Her source heard of a recording of a call from a woman on board, along with video of the boat itself. “Please come to the camps,” he told her. “I have no power. You have the power to get this story out.”

A second source said she’d heard the captain’s entire family had been on board.

No officials had launched an investigation, and nobody had gone to the camps to figure out what happened. And no one had written a single word about the boat that had vanished.

It took two months of all-out lobbying, calling in favors from every contact in Bangladesh, to finally get a visa to go. Gelineau left 48 hours later, and Dhaka video journalist Al-emrun Garjon and photographer Mahmud Hossain Opu joined her.

They tracked down the husband of the woman on board who’d made the call and interviewed dozens of people, including some in a shelter in Sri Lanka who were on a second boat. Because of the impact trauma can have on people’s memories, Gelineau asked for corroborating evidence — call logs, audio recordings, videos and photos. A girl came forward with a separate audio recording of another call between her and her aunt, which proved crucial in nailing down the timeline of when the boat left Bangladesh.

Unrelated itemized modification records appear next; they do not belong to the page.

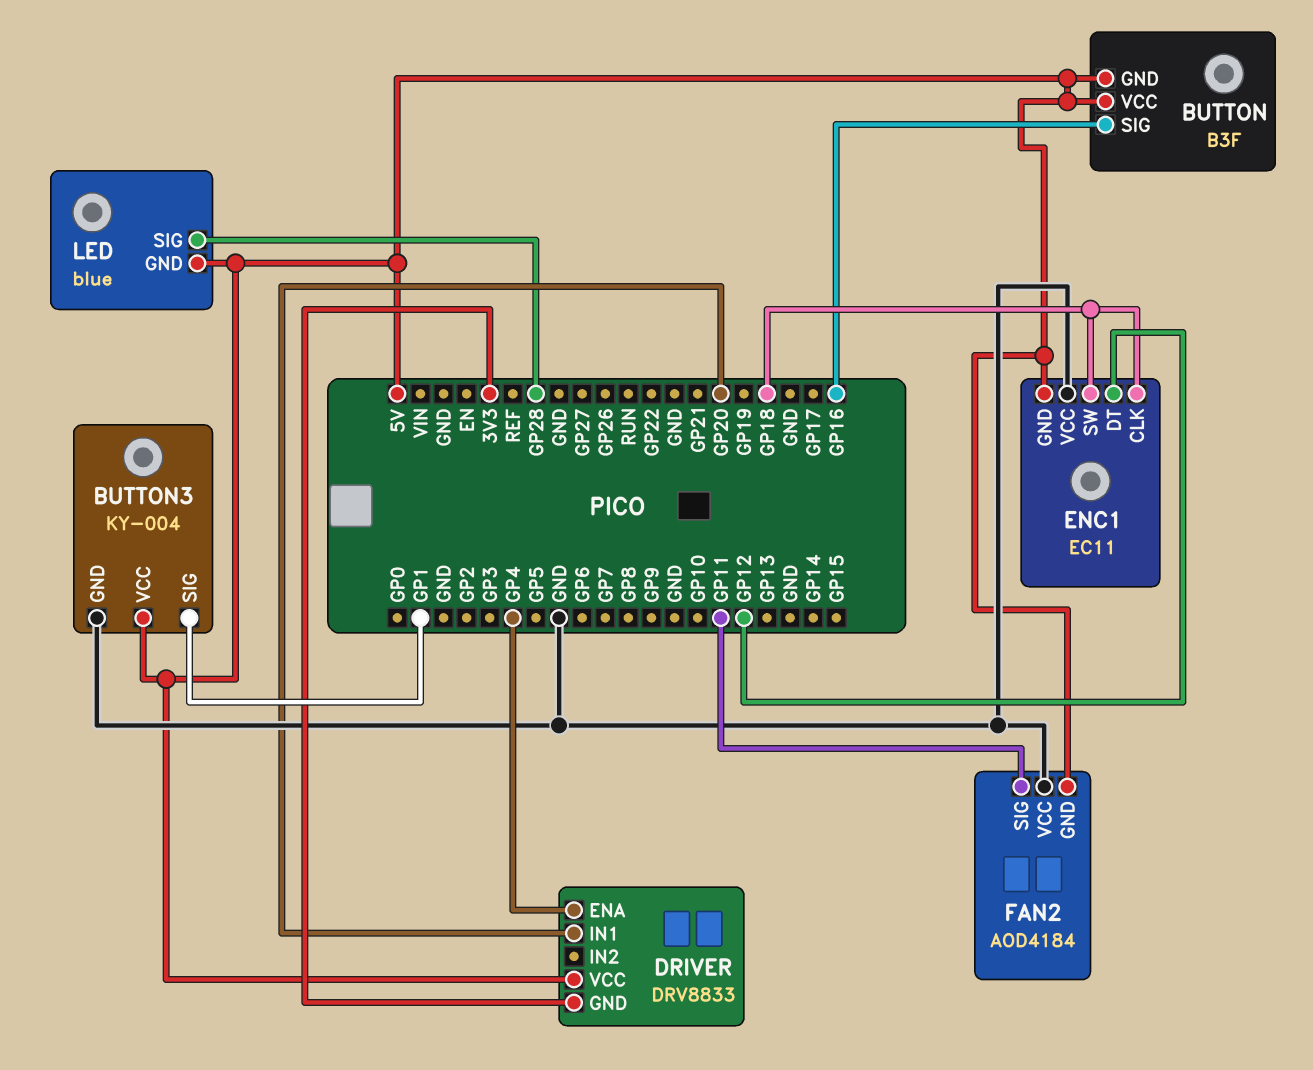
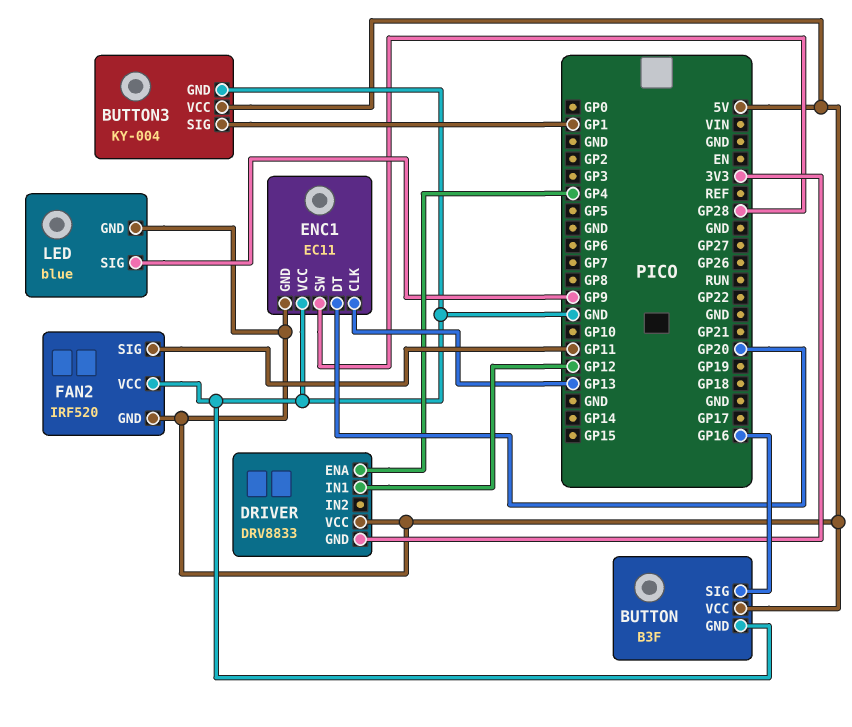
BUTTON pin GND: 5V -> GND
DRIVER pin IN1: GP20 -> GP12
ENC1 pin CLK: GP18 -> GP13
ENC1 pin DT: GP12 -> GP20
ENC1 pin SW: GP18 -> GP28
FAN2: AOD4184 -> IRF520
LED pin SIG: GP28 -> GP9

There were so many families desperate to talk that the AP journalists literally had a line of them waiting to speak. Many were in tears, clutching photos of their lost loved ones.

Huge credit goes to our Rohingya stringers, including Shafiqur Rahman, who literally risked their lives to get the truth out about this boat — tracking down sources, triple-checking facts and translating. We cannot name our other stringers for their safety, but we very much want to acknowledge them.

McKinnon de Kuyper put together the heartbreaking video, which included the call from the woman on the boat and the story was our most engaged on AP digital platforms for the day, with a perfect engagement score of 100.

For persistence in telling a story that might otherwise have remained untold, Gelineau, Garjon, Opu, de Kuyper and anonymous stringers in Bangladesh win this week’s first citation for Best of the Week.